Teks:
----------

- Beranda
- Komunitas
- News
- Berita dan Politik
KPK jelaskan temuan dalam kasus Sumber Waras


TS
aghilfath
KPK jelaskan temuan dalam kasus Sumber Waras
Spoiler for KPK jelaskan temuan dalam kasus Sumber Waras:

Jakarta (ANTARA News) - Ketua Komisi Pemberantasan Korupsi (KPK) Agus Rahardjo menjelaskan bahwa tim penyelidik tidak menemukan perbuatan melawan hukum dalam pembelian lahan Rumah Sakit Sumber Waras seluas 3,64 hektare oleh Pemerintah DKI Jakarta pada 2014 dalam lanjutan rapat dengan Komisi III DPR, Rabu.
"Ini terkait penjelasan kasus pembelian lahan RS Sumber Waras yang ditanyakan Pak Junimart Girsang, Pak Arsul Sani, Pak Desmond, juga Pak Benny K Harman, kami akan jelaskan secara kronologis," kata Agus dalam RDP di gedung DPR Jakarta, Rabu.
Agus menjelaskan bahwa pada 14 Juli 2015 KPK menerima pengaduan masyarakat berupa Laporan Hasil Pemeriksaan Badan Pemeriksa Keuangan (BPK) perwakilan DKI Jakarta atas Laporan Keuangan Pemerintah Provinsi DKI Jakarta 2014.
"LHP itu menginformasikan temuan BPK mengenai pengadaan tanah Sumber Waras yang tidak melalui proses memadai sehingga indikasi kerugian negara sejumlah Rp191 miliar, jadi memang pengaduan berasal dari LHP BPK," ungkap Agus.
Selanjutnya bagian Pengaduan Masyarakat (Dumas) KPK mengumpulkan data dan informasi dan pemimpin KPK saat itu memutuskan untuk meminta laporan audit investigasi sesuai surat pimpinan KPK tertanggal 6 Agustus 2015.
"Ini periode kepemimpinan yang bukan kepemimpinan kami, karena kami masih tes di hadapan bapak-bapak," tambah Agus.
Kemudian, ia menjelaskan, pada 29 September 2015 KPK mengeluarkan surat perintah penyelidikan No.65/2015 dan berkoordinasi dengan tim audit BPK untuk mendapatkan data dan dokumen.

----------

Bahan yang Disediakan:
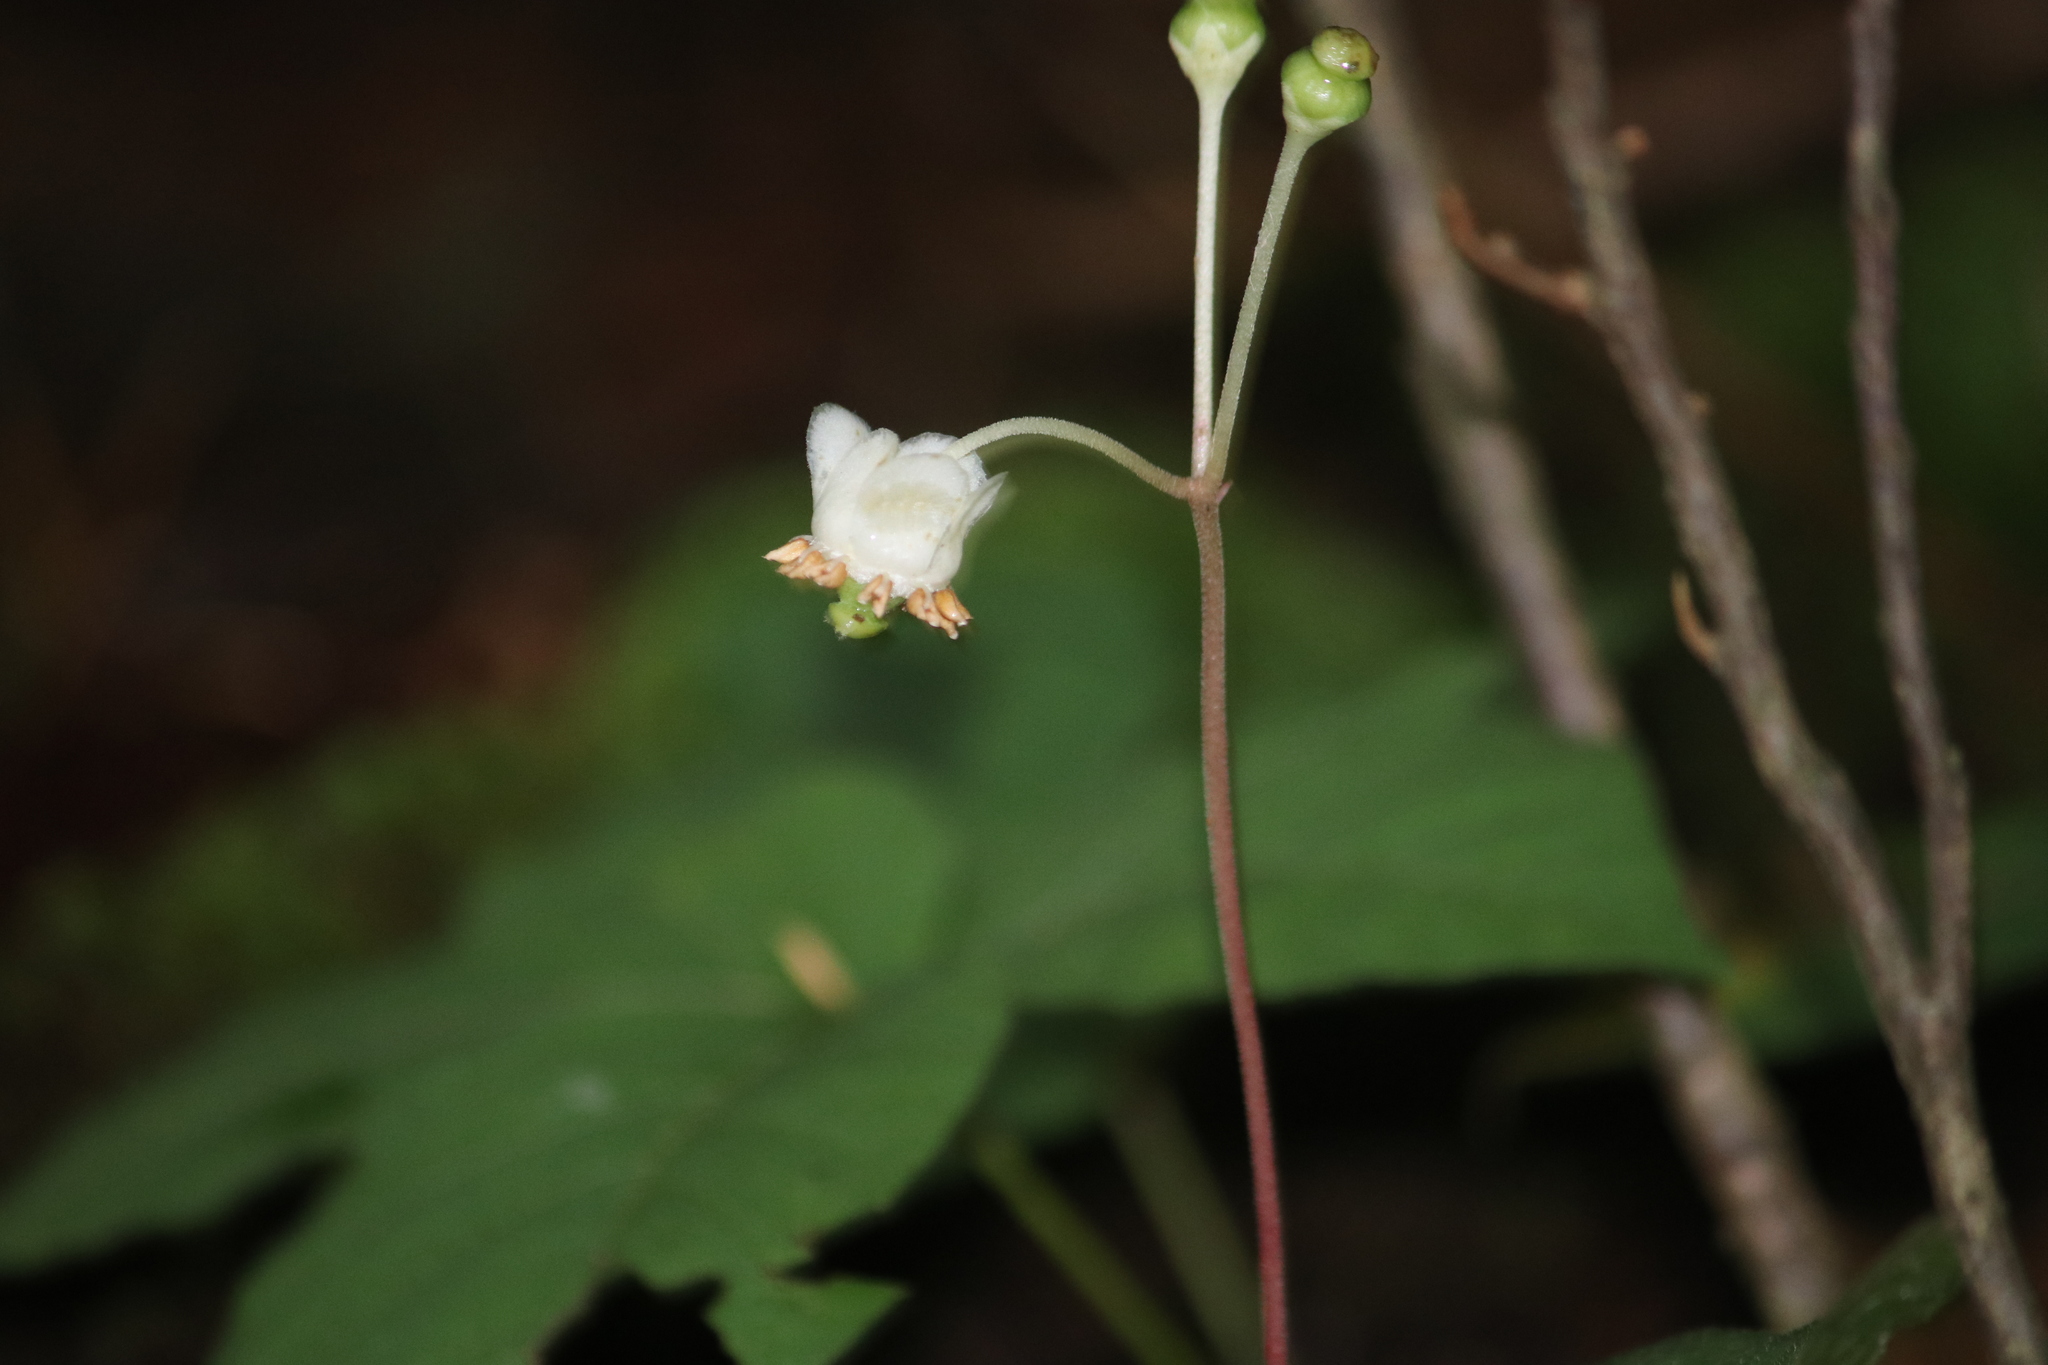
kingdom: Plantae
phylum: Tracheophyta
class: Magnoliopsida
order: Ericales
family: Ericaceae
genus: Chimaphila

----------

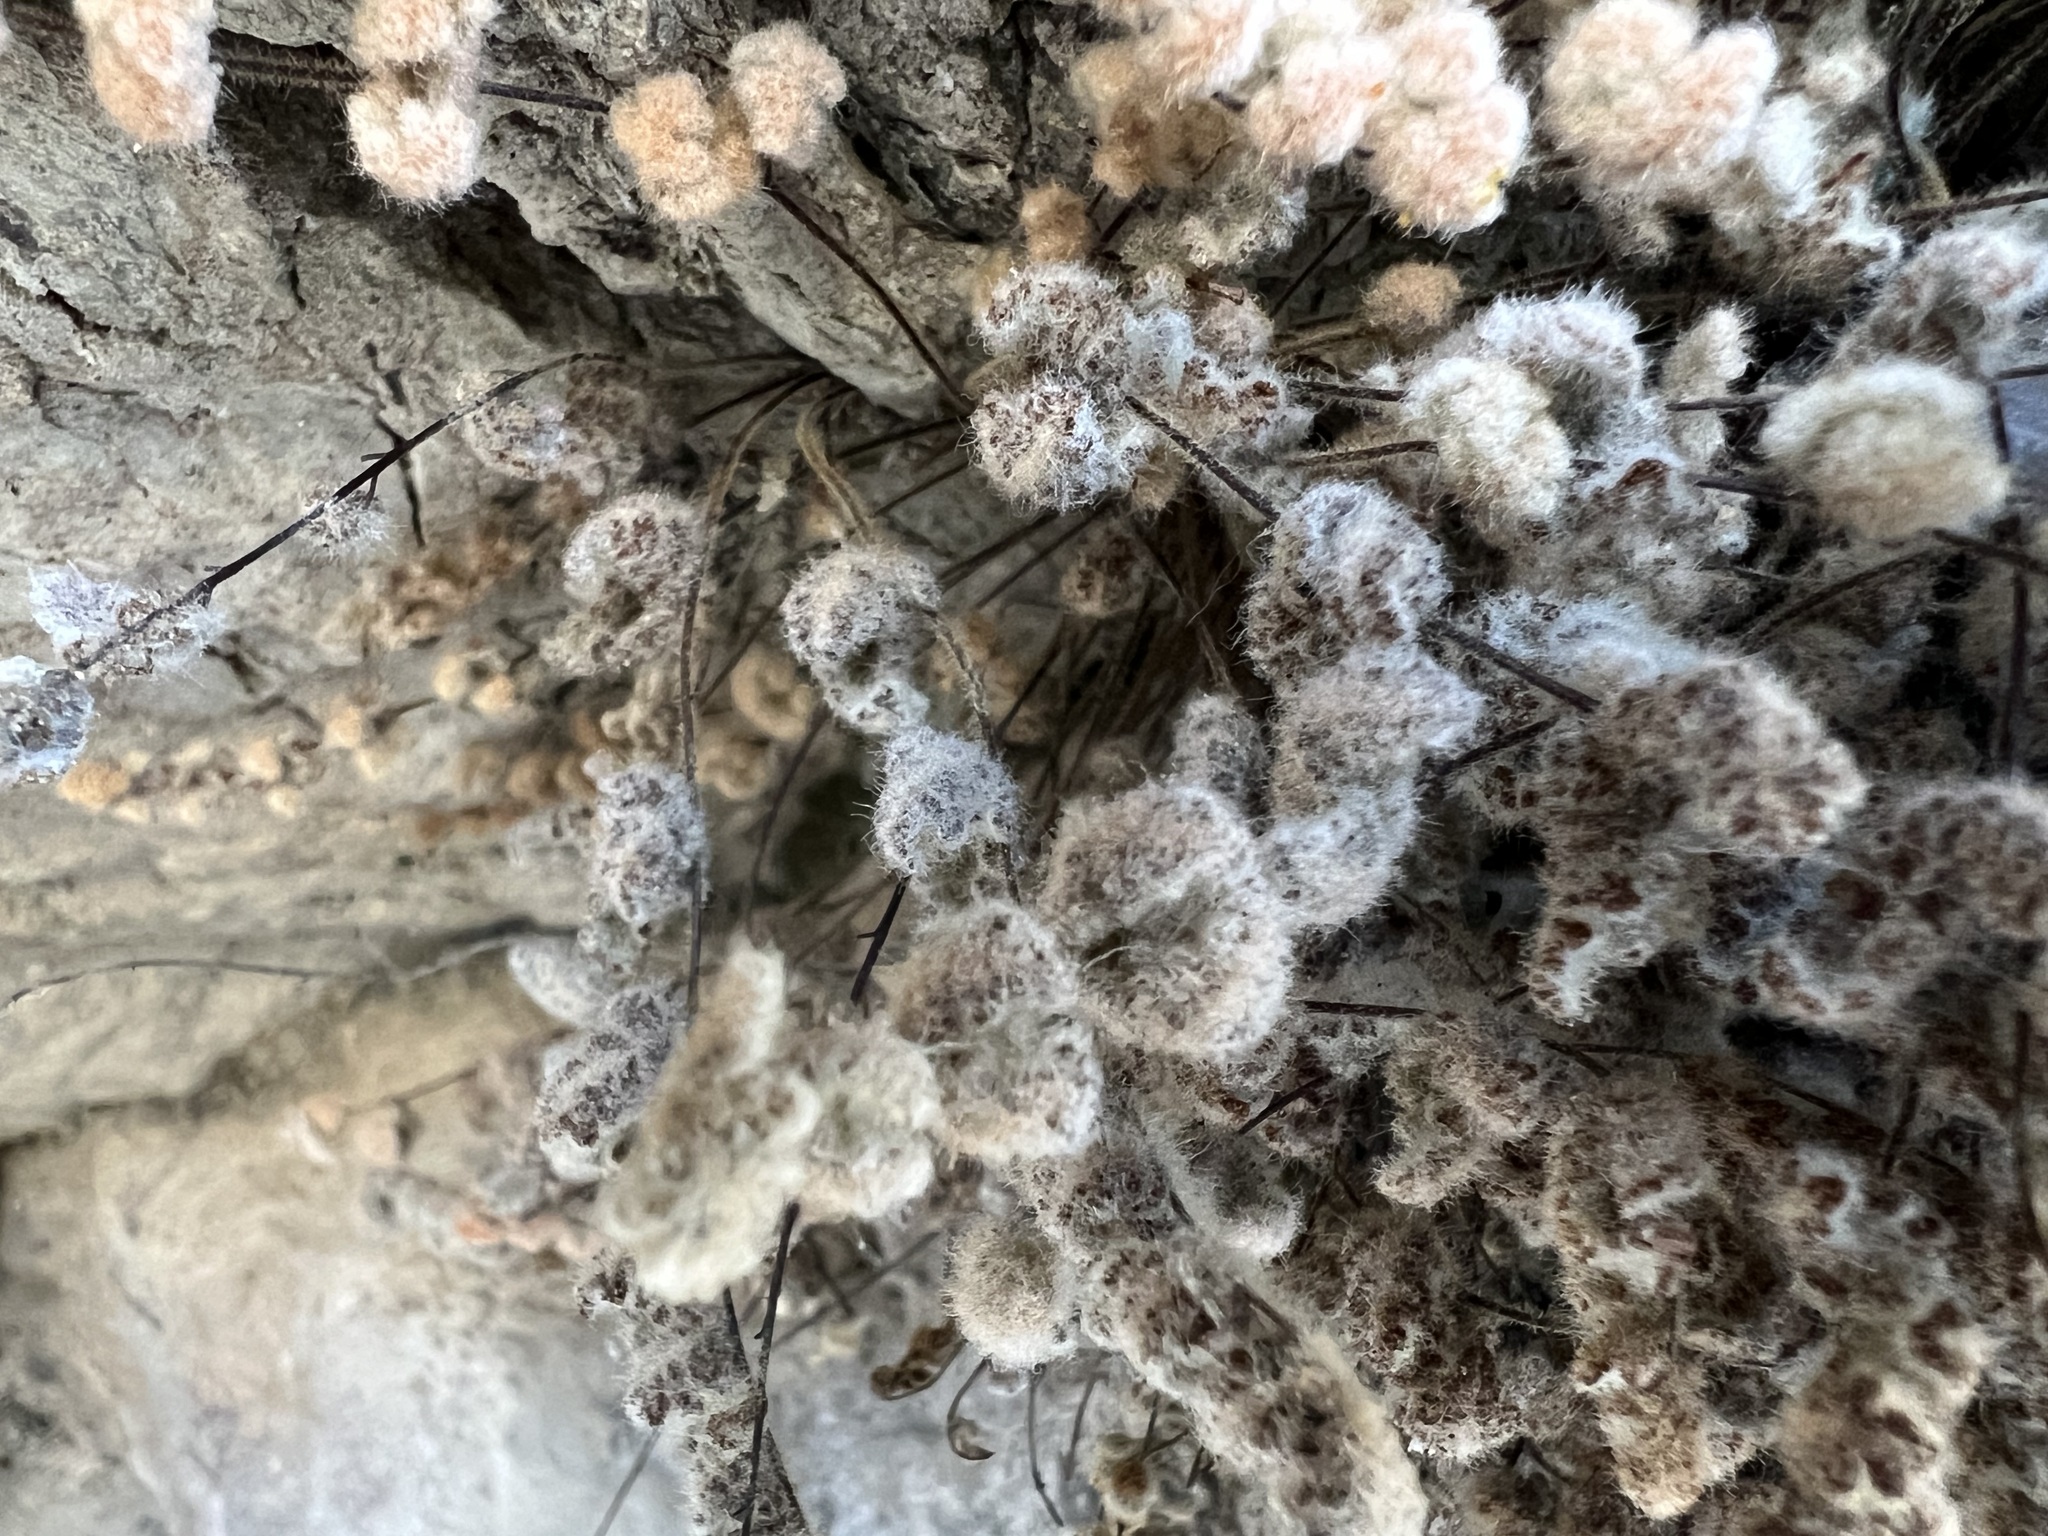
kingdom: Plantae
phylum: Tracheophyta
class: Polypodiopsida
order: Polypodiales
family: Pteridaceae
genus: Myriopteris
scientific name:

----------

Petunjuk Kerja: Salin kata demi kata bagian teks berita tentang kasus Sumber Waras yang dibuka dengan kata-kata "Selanjutnya bagian Pengaduan" dan ditutup dengan "6 Agustus 2015.".

Jawaban Benar:
Selanjutnya bagian Pengaduan Masyarakat (Dumas) KPK mengumpulkan data dan informasi dan pemimpin KPK saat itu memutuskan untuk meminta laporan audit investigasi sesuai surat pimpinan KPK tertanggal 6 Agustus 2015.